Что требуется —
1. Ответьте на вопросы по отрывку об Амге:
(a) Какой выбор, по Грачеву, предложили пленным?
(b) Кого, по разъяснению Грачева, жители Амги могли избрать в самоуправление?
(c) Куда позвонили из Чурапчи, узнав о падении слободы?
2. Допишите следующую часть отрывка об Амге, начав сразу после его последнего предложения.

Приведенный отрывок —
● ● ● ● ● ● ●

По Грачеву, пленным предложили выбор: получить трехдневный запас продовольствия и уходить в Якутск или вступить в Сибирскую дружину. Все предпочли второе. Строд объясняет это тем, что иначе их грозились отпустить без теплой одежды, но едва ли угроза была бы выполнена. Красноармейцев просто запугивали, а они еще не понимали разницы между пепеляевцами и повстанцами, вполне способными так поступить.
В приказе Пепеляева, изданном перед началом наступления на Якутск, говорилось, что в освобожденных населенных пунктах должны «созываться народные съезды, которые будут устанавливать власть на местах». Следуя этой директиве, Грачев собрал жителей Амги и предложил избрать «самоуправление». В ответ на осторожный вопрос, кого можно выбирать, он разъяснил, что кого пожелают, «хотя бы выбранные лица были и коммунисты: раз его избрали жители, значит, заслужил доверие населения, а против воли населения дружина не борется».
Надо полагать, амгинских «пагынай» сильно озадачила подобная принципиальность. Она выглядела не то ловушкой для простаков, не то признаком слабости нового порядка, с которым в любом случае лучше пока дел не иметь.
Первые полчаса боя за Амгу там работала телефонная связь с Чурапчой, и кто-то из командиров или красноармейцев успел сообщить туда, что слобода пала. Из Чурапчи телефонировали в Якутск. Рано утром того же дня Байкалова поднял с постели работник оперативного отдела: «Товарищ командующий, маленькая неприятность… Налет на Амгу. Наших пощипали».

● ● ● ● ● ● ●

Записанные данные —

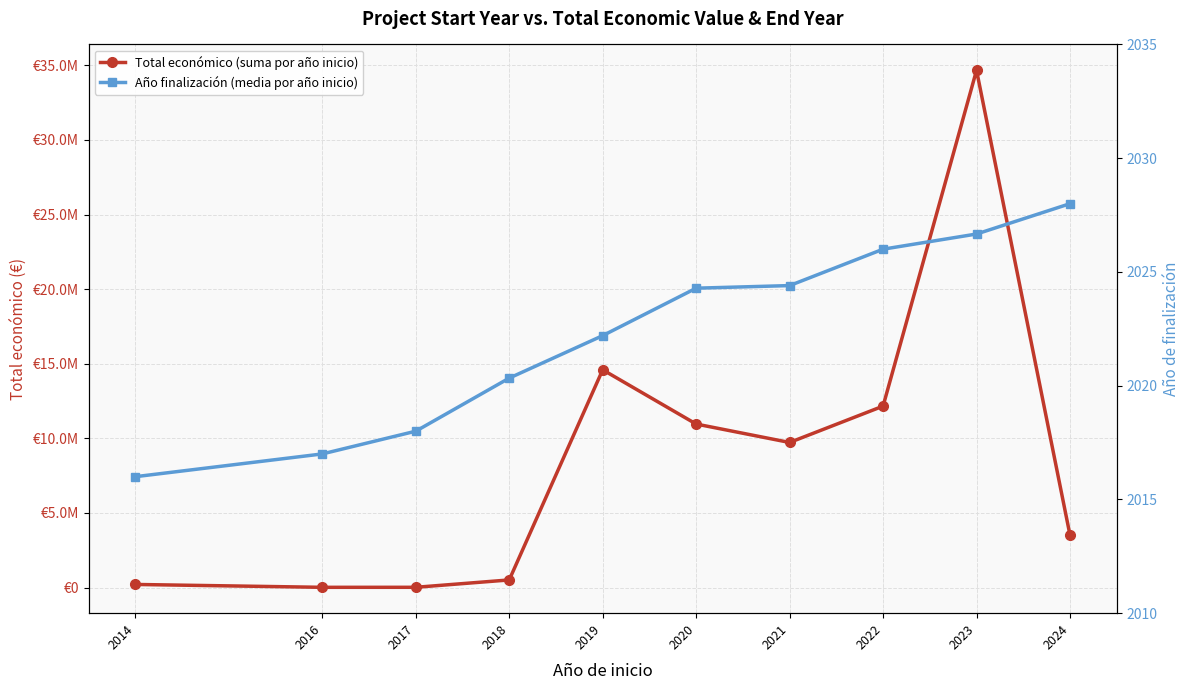

How many data points in Total económico (suma por año inicio) are above 9725806?

4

● ● ● ● ● ● ●

Список ответов —
1.
(a) Получить трехдневный запас продовольствия и уходить в Якутск или вступить в Сибирскую дружину.
(b) Кого пожелают, даже коммунистов.
(c) В Якутск.

2.
Свои воспоминания Байкалов писал в 1948 году, после лагеря и незадолго до смерти. Возможно, ему казалось, что их скорее удастся издать, если они будут похожи на художественную прозу, и оживлял текст диалогами – вымышленными, часто чересчур литературными, но иногда удачно имитирующими устную речь.
Выслушав прибежавшего к нему штабиста, Байкалов «начал раздражаться»: «Кто пощипал, как пощипал? Нельзя ли без метафор?» – «Пепеляев сегодня до рассвета ворвался в Амгу…» – «И?» – «диким визгом вырвалось» у Байкалова. «Занял деревню и…» – «И? Вы долго заставите меня через соломинку касторку сосать?» – «Это тоже метафора, товарищ командующий… Чурапча сейчас передает подробности, поедем, узнаем все».
О том, что сам Пепеляев остался в Усть-Миле, никто не знал, и Байкалов, выяснив, какие трофеи могли ему достаться в Амге, сказал своему начальнику штаба: «Значит, генерал сегодня шаньги лопает и ходит именинником?» Тот ответил: «Сегодня он, завтра – мы. Военная судьба изменчива».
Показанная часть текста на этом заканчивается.